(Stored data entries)
* * * * * * * * *

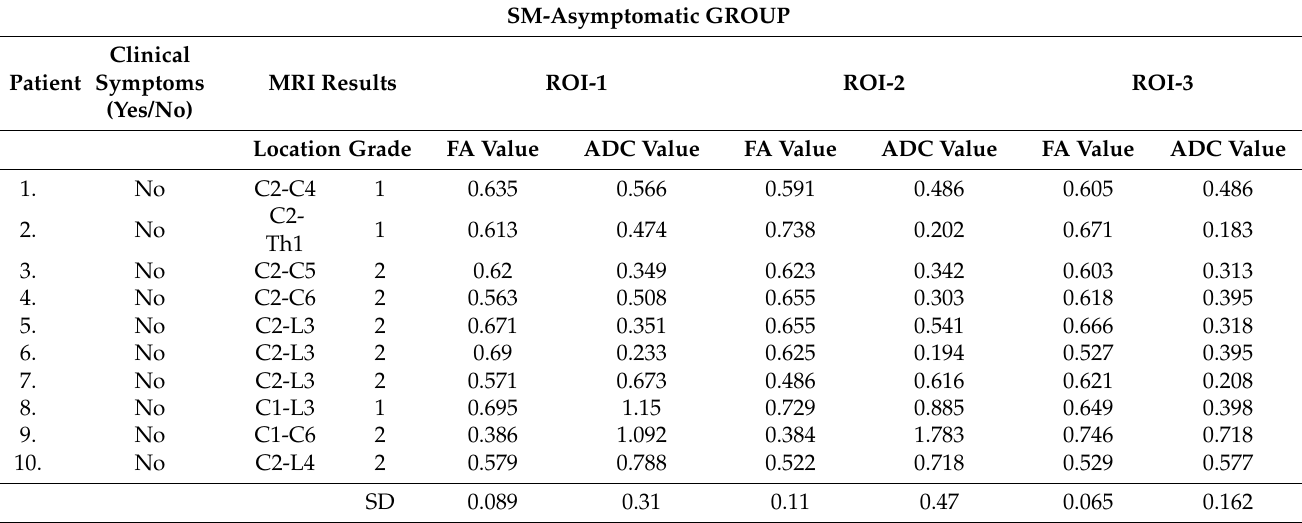
Table 2. Clinical and MRI results of the SM-asymptomatic group with FA and ADC measurements from ROI-1, ROI-2 and ROI-3.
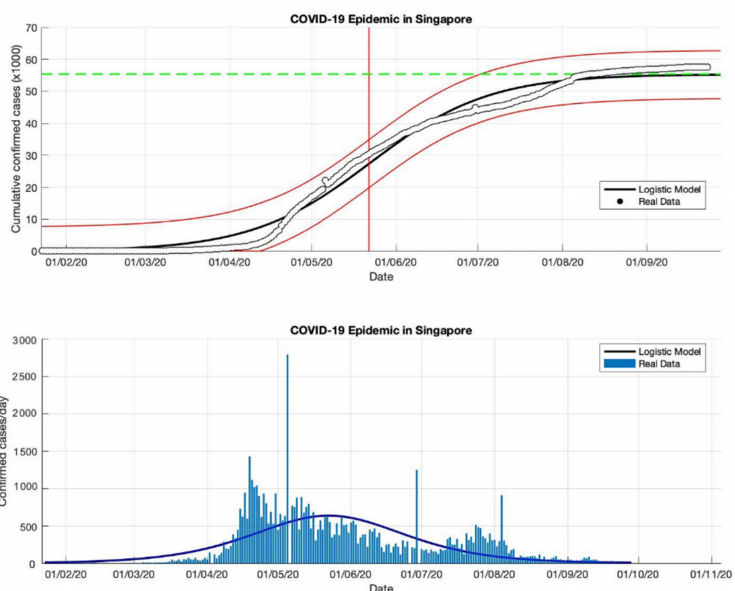
Figure 6. In the above figure, the prediction results of the logistic growth model for cumulative infected cases are compared with the actual data, while the two red lines between the black lines represent a prediction error limit of about 5%. The dashed green line predicts the total size of infected cases in the final phase of the epidemic. The red line intersects the cumulative case curve to predict the turning point or peak point of the epidemic (this line is parallel to the top of the curve from the below figure). In the below figure, the prediction results of this model for daily infected cases in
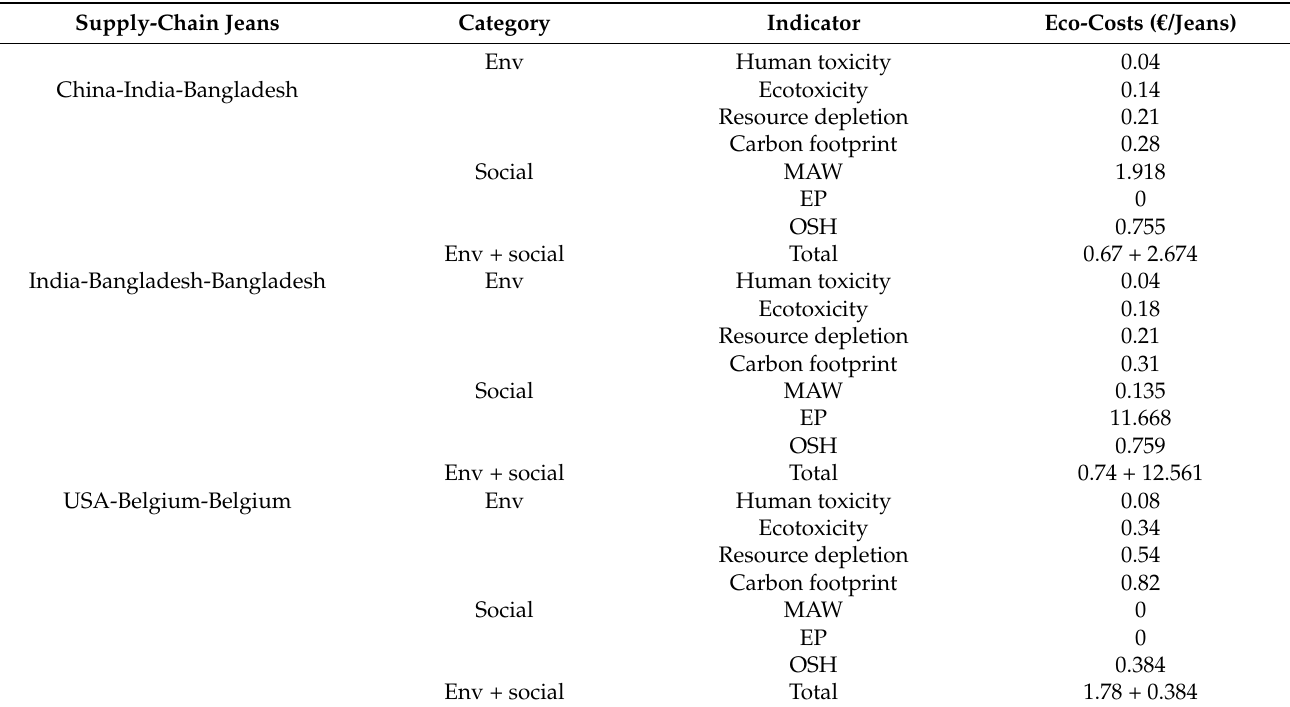
Table 2. Example of eco-cost analysis (e-LCA combined w/ s-LCA) of a pair of jeans [25,40], in the context of research not applied in the industry. MAW—minimal acceptable wage, EP—extreme poverty, OSH—occupational safety and health. Supply-Chain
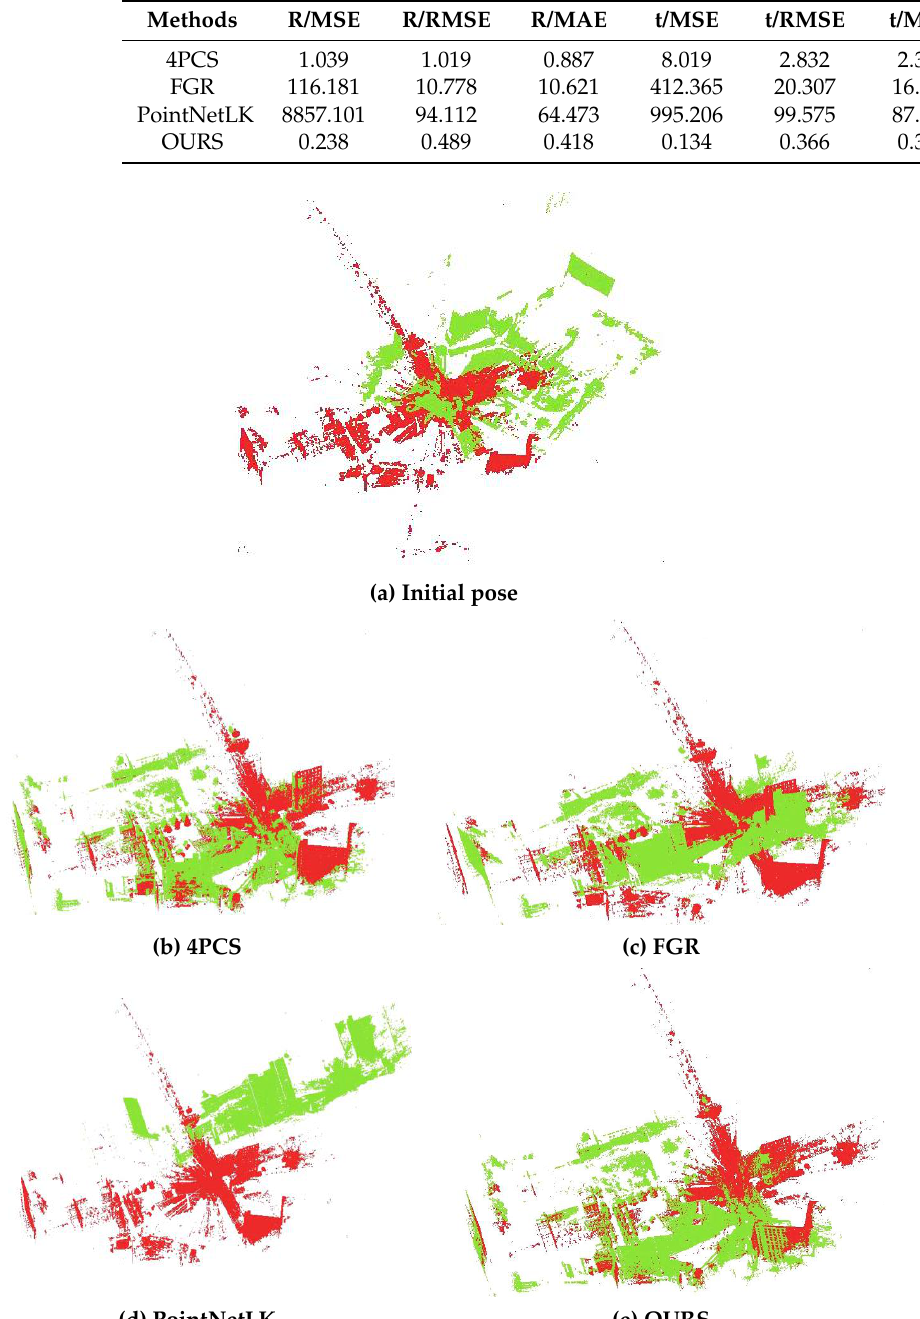
Figure 4. Each line shows registration error and time cost with respect to the maximum number of iterations, (a) Our method, (b) Traditional RANSAC method.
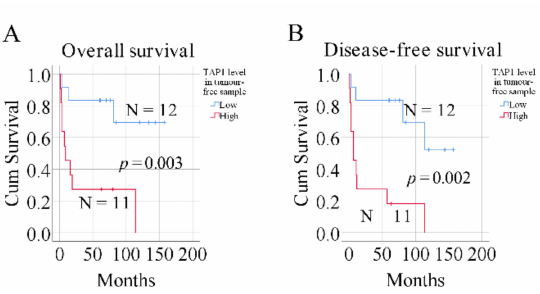
Figure 2. The influence of TAP1 levels in tumor-free samples on patient survival. Kaplan–Meier curves of overall ( A ) and disease-free ( B ) survival. Blue lines represent patients with low TAP1 levels, and red lines patients with high TAP1 levels. Log-rank test for overall ( p = 0.003) and disease-free survival ( p = 0.002). N = number of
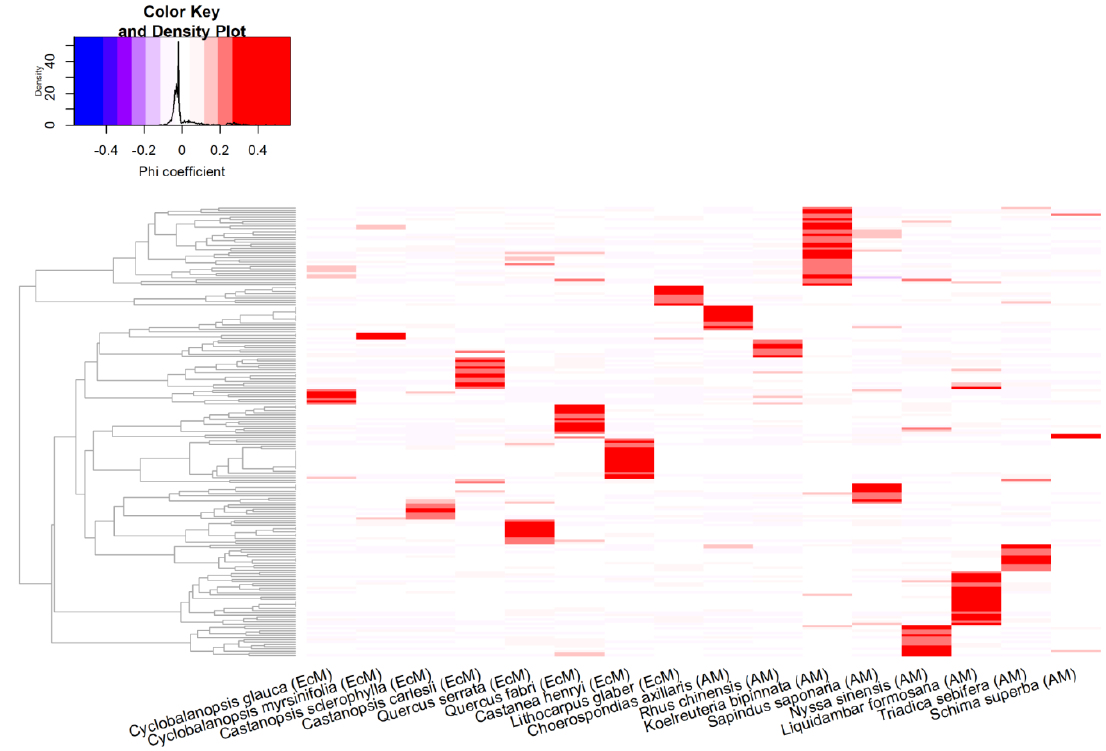
Figure 5. Heat map showing the distribution patterns of the 200 fungal OTUs with the highest phi specialization coefficients, ordered according to a hierarchical clustering of the phi coefficients, among the 16 tree species.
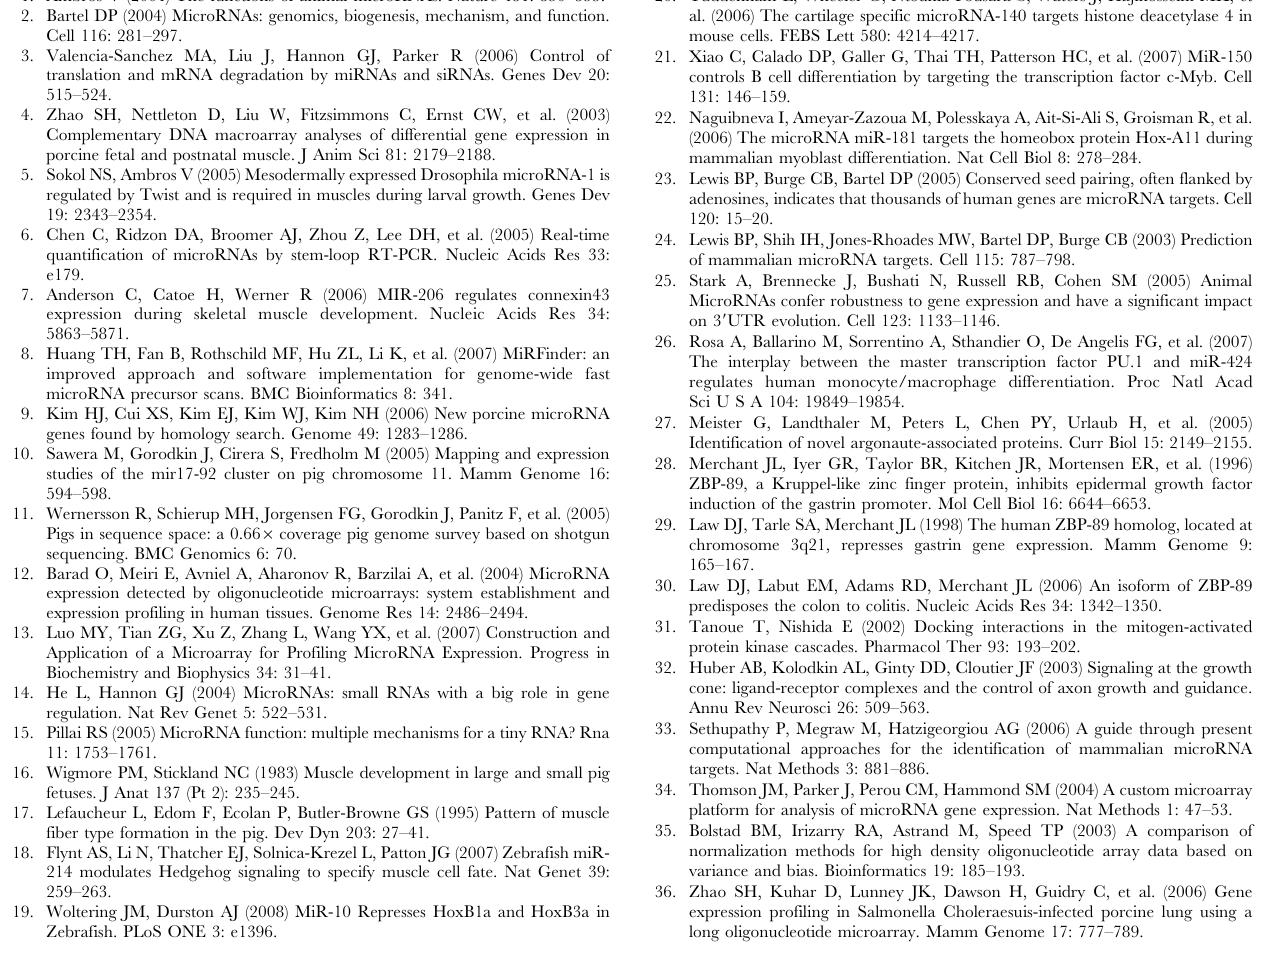
Found at: doi:10.1371/journal.pone.0003225.s009 (0.51 MB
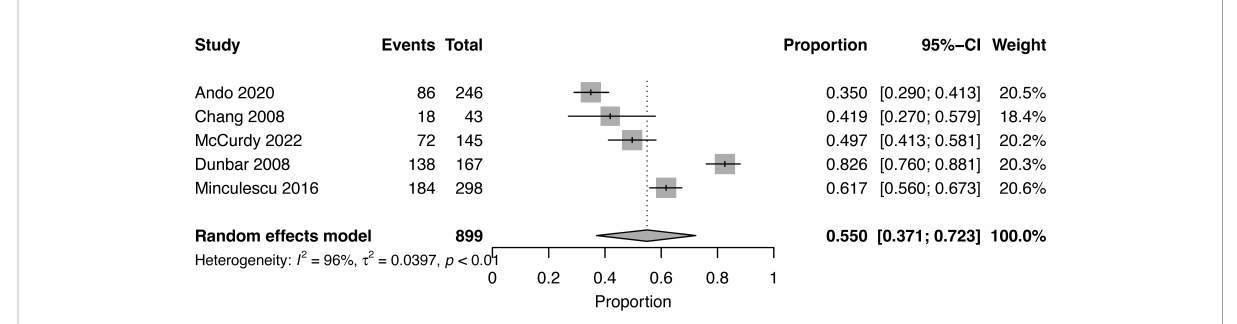
FIGURE 3 Forest plot of overall survival for low NK cells reconstitution after allogeneic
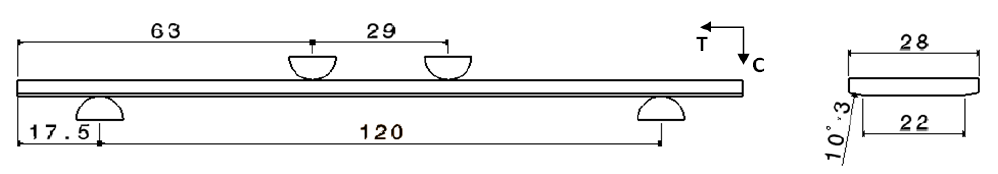
Figure 3. Fatigue specimens geometry (values are given in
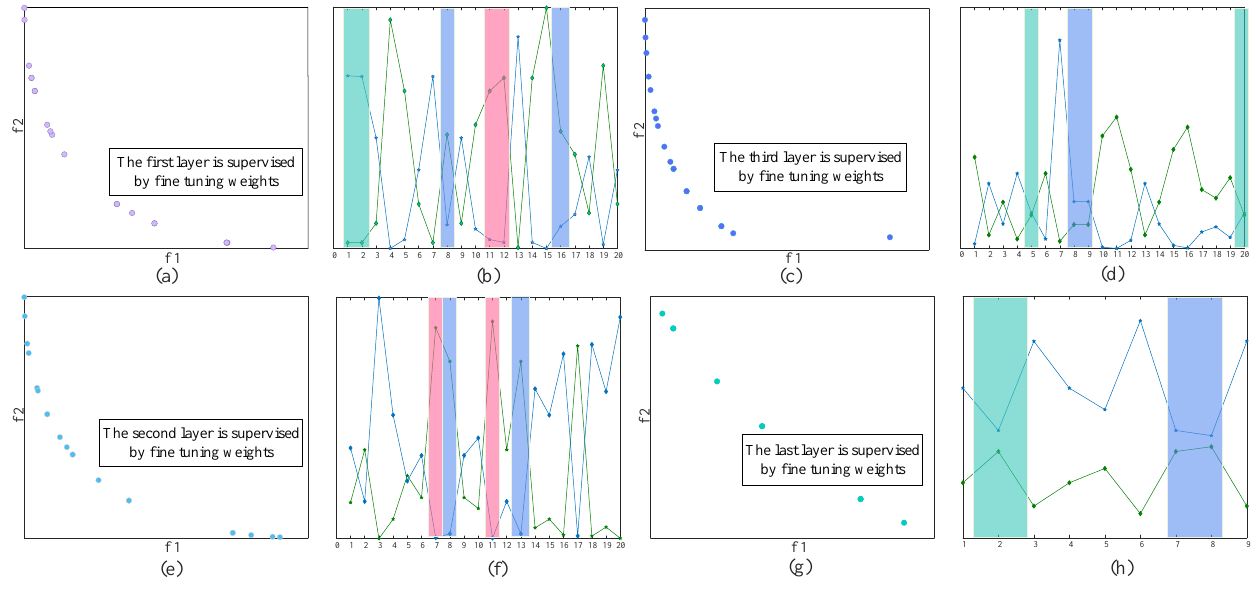
Figure 5. Principal component distribution of feature extraction.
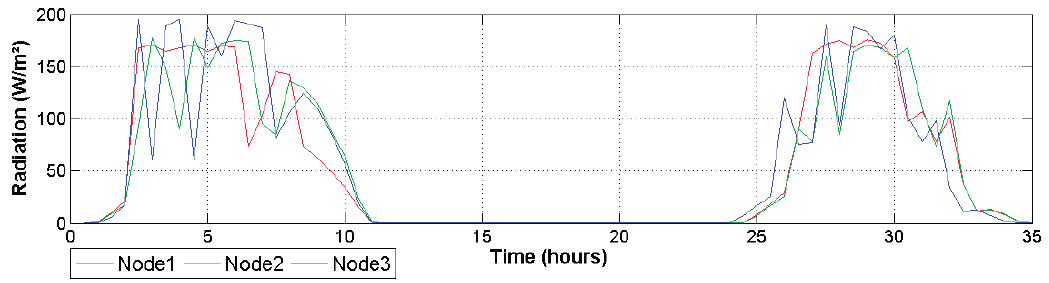
Figure 8. Image zooms for two days of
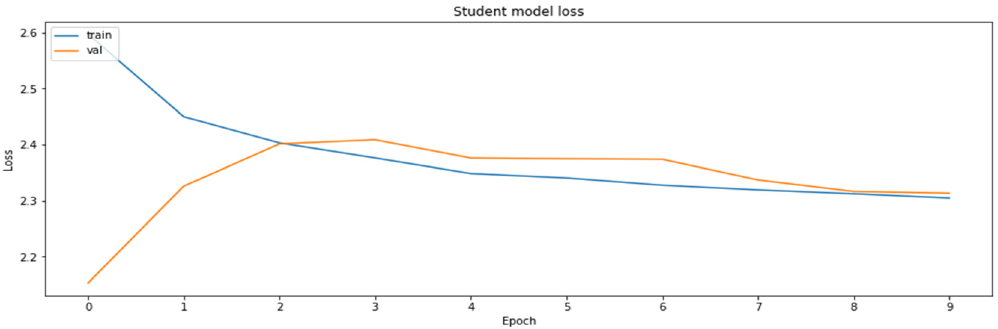
Figure 13. Training and the validation datasets obtained during the model distillation process.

* * * * * * * * *

EXERCISE: Find and copy every line in the entries above where the string "lines" occurs.

ANSWER BELOW:
Figure 6. In the above figure, the prediction results of the logistic growth model for cumulative infected cases are compared with the actual data, while the two red lines between the black lines represent a prediction error limit of about 5%. The dashed green line predicts the total size of infected cases in the final phase of the epidemic. The red line intersects the cumulative case curve to predict the turning point or peak point of the epidemic (this line is parallel to the top of the curve from the below figure). In the below figure, the prediction results of this model for daily infected cases in
Figure 2. The influence of TAP1 levels in tumor-free samples on patient survival. Kaplan–Meier curves of overall ( A ) and disease-free ( B ) survival. Blue lines represent patients with low TAP1 levels, and red lines patients with high TAP1 levels. Log-rank test for overall ( p = 0.003) and disease-free survival ( p = 0.002). N = number of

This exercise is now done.